Line by line, please look for the word "Google" in the following records, then copy each line you find it in.
*** DATASET RECORDS Section Begins ***
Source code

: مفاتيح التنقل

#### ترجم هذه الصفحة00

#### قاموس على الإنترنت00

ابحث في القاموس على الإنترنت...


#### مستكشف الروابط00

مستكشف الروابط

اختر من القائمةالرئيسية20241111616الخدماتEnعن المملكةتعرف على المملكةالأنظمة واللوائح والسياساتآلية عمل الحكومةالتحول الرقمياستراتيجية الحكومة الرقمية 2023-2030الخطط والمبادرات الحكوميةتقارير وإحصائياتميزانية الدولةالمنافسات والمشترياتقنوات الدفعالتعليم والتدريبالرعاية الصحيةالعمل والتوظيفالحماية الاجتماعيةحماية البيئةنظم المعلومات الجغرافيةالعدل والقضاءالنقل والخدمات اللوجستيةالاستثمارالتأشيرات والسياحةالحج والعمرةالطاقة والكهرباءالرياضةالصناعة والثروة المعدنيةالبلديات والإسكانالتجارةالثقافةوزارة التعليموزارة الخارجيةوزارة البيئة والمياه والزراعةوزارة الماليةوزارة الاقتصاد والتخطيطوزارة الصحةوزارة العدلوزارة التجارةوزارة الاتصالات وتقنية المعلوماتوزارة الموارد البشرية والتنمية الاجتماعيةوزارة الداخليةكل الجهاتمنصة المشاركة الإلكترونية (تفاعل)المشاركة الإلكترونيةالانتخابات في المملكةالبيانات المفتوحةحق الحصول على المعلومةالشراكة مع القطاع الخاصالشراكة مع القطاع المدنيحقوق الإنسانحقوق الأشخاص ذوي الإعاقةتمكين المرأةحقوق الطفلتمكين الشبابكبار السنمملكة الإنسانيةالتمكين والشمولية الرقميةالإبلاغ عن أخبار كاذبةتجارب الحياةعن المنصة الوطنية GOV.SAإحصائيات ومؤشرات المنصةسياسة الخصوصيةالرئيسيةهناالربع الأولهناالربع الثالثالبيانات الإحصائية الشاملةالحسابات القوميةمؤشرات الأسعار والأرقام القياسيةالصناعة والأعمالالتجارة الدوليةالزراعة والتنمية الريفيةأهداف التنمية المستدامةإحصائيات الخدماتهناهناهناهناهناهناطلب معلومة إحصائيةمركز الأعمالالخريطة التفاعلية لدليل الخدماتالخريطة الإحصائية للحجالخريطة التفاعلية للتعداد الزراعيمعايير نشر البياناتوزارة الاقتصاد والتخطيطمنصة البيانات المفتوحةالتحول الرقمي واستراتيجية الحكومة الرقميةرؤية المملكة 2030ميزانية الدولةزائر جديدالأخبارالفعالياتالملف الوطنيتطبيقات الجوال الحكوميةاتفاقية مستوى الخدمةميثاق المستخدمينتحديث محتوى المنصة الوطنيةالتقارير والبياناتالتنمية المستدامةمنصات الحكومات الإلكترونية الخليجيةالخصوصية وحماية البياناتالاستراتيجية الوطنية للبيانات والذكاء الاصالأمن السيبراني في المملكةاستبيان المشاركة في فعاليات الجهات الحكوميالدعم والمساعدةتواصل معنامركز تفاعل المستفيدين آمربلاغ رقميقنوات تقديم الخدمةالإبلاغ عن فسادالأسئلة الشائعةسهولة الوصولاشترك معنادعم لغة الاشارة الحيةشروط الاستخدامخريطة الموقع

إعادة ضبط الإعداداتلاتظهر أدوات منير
*** DATASET RECORDS Section Ends ***
*** DATASET RECORDS Section Begins ***
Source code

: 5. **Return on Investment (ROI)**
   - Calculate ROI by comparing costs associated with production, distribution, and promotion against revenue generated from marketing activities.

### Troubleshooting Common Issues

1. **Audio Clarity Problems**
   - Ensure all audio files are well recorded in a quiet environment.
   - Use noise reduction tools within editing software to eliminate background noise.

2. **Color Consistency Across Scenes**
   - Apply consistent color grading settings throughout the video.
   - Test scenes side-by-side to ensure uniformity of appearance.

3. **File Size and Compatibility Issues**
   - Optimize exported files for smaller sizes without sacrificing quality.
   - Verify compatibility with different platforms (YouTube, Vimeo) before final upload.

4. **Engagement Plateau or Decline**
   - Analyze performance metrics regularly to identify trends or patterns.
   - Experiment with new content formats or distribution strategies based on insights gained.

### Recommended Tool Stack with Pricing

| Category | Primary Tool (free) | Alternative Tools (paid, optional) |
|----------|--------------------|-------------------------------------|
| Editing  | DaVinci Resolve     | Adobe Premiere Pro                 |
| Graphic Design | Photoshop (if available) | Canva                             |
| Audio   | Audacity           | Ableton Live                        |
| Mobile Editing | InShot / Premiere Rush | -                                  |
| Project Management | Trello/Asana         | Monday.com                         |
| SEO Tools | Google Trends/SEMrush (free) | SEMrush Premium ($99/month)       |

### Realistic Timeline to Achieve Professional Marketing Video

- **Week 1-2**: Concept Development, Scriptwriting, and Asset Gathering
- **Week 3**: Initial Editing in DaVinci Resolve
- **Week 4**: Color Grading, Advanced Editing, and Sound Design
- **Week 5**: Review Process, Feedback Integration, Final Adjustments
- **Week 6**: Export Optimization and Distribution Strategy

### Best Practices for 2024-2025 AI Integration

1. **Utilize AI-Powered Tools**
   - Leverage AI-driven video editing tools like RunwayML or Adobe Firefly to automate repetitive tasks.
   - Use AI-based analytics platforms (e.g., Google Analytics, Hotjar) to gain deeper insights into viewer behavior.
*** DATASET RECORDS Section Ends ***
**EXPECTED ANSWER:**
| SEO Tools | Google Trends/SEMrush (free) | SEMrush Premium ($99/month)       |
   - Use AI-based analytics platforms (e.g., Google Analytics, Hotjar) to gain deeper insights into viewer behavior.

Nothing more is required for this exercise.